Writing journal papers and the review process
Publishing papers in refereed journals is the staple of professional research. It is one of the keys activities from which productivity and impact are judged, and one of the basic requirements for continuing to be successful in an academic career. Writing a paper for the first time, however, can be a daunting activity for students. This presentation will cover the paper submission and review process to give students an idea of what to expect, and provide some context to help demystify this basic academic pursuit. It will also include some personal thoughts and tips on preparing papers.
Astronomers often refer to a "cosmic symphony" of signals spanning the electromagnetic spectrum from low-frequency radio waves to high-energy gamma-rays. I will present a series of case studies to show how the combination of data from observing facilities working at different wavelengths can provide new insights into astrophysical problems.
Full-stack science workflow += the ipython notebook
My talk will range from setting up a bashrc, to how you spend your time on a day to day basis, to the ultimate goal of clearly communicating reproducible scientific results. I'll have many examples of common pitfalls to avoid and a few tactics that can get you series of small wins in the battle that we call research. Finally, I will demonstrate the ipython notebook which I think will become a game changer for sharing reproducible science. I will make my slides and my code publically available after the talk.
A Students Guide: What you need to know about National astronomy infrastructure funding and access
National research infrastructure in Australia has been supported through a variety of Federal Government programs that can look like alphabet soup (NCRIS, CRIS, EIF, NeCTAR, RDSI..!). These programs, alongside those within the AAO and CSIRO-CASS, have allowed Australia to build, upgrade, and operate a wide variety of telescopes, instruments, and computational facilities. This talk will cut through the acronyms and focus on questions such as: how are astronomy infrastructure priorities determined; how is the funding for National astronomy infrastructure allocated and managed; how can you use these facilities; what does the future hold; and can you be involved?

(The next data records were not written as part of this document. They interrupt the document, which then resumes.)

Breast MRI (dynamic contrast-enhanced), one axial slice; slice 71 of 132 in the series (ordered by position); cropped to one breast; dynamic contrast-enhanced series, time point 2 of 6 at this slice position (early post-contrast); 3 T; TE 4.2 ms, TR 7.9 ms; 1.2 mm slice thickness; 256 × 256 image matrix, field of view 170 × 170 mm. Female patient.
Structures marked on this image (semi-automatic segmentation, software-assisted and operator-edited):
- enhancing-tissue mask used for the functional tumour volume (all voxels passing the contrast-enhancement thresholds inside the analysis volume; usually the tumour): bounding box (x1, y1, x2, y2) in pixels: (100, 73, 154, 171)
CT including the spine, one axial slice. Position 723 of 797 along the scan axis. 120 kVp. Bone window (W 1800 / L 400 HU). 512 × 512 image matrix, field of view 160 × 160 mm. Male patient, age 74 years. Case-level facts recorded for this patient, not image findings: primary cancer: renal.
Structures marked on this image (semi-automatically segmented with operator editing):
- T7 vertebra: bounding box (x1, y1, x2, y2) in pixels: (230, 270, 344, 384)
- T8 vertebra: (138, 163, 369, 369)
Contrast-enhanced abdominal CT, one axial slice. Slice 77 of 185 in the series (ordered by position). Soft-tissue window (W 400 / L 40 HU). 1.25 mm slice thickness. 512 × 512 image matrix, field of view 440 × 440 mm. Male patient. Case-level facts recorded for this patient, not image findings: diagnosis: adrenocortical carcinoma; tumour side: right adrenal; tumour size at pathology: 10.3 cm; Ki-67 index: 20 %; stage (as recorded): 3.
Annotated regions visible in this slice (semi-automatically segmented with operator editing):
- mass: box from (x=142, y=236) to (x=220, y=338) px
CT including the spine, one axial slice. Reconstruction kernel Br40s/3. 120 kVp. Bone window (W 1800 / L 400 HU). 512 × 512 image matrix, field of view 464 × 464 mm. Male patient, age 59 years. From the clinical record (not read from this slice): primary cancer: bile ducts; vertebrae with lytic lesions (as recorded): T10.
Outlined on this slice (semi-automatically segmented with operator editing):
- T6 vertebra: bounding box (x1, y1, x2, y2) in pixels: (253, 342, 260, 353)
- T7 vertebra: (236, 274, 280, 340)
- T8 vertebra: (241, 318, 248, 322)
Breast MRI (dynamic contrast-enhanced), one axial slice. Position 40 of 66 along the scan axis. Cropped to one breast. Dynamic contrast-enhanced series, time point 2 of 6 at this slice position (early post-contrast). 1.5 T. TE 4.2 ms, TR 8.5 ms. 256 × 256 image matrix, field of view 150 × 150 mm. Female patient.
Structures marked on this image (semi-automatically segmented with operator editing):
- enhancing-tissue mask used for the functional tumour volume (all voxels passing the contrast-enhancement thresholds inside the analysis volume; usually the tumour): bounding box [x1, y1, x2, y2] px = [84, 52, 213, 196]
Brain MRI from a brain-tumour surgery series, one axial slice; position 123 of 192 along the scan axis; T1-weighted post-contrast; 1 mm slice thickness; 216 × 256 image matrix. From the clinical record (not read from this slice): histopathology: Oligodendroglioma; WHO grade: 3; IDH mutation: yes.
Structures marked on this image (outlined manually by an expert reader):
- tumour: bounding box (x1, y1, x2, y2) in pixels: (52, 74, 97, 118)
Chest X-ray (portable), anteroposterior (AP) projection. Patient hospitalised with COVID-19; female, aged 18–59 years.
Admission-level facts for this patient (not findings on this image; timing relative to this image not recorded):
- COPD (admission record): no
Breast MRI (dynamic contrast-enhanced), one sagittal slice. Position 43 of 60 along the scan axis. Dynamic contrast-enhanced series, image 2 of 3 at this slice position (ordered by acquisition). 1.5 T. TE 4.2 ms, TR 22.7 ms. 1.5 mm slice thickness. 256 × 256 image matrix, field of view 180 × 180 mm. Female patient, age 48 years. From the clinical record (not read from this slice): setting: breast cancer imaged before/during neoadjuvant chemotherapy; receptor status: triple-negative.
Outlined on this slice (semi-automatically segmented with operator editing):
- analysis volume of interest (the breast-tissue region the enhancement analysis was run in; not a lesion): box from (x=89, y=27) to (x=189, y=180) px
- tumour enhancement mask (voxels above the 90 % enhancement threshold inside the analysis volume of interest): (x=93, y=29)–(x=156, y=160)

This discussion will cover a wide range of topics with questions submitted by students on the first day of the school.
|SUNDAY 20TH JULY
Mind the Gap: Planetary Nebulae - the short phase in the long stellar evolutionary story between the AGB and white dwarf.
Planetary nebulae are an important yet very short 20,000-30,000 year phase in the billion year lifetimes of low to intermediate mass stars. In this talk I will explain how useful they are in stellar astrophysics. This is not only in terms of improving our understanding of late stage stellar evolution by bridging the gap between pulsating AGB stars and passive white dwarfs but also how they enrich the ISM and betray the chemical evolution of their progenitors. They provide powerful diagnostics of their ejected environment through plasma physics and enable us to trace their distributions and chemical gradients across the galaxy and beyond. Work at MQ has been at the forefront in exploiting these useful astrophysical probes and some of our latest work and results will be presented.
Confronting theoretical and observational cosmology - shedding light on dark matters
I will provide a rapid review of modern cosmology, with particular emphasis on the standard cosmological model, open issues relating to dark matter and dark energy, current theoretical and observational research avenues, and opportunities for the future.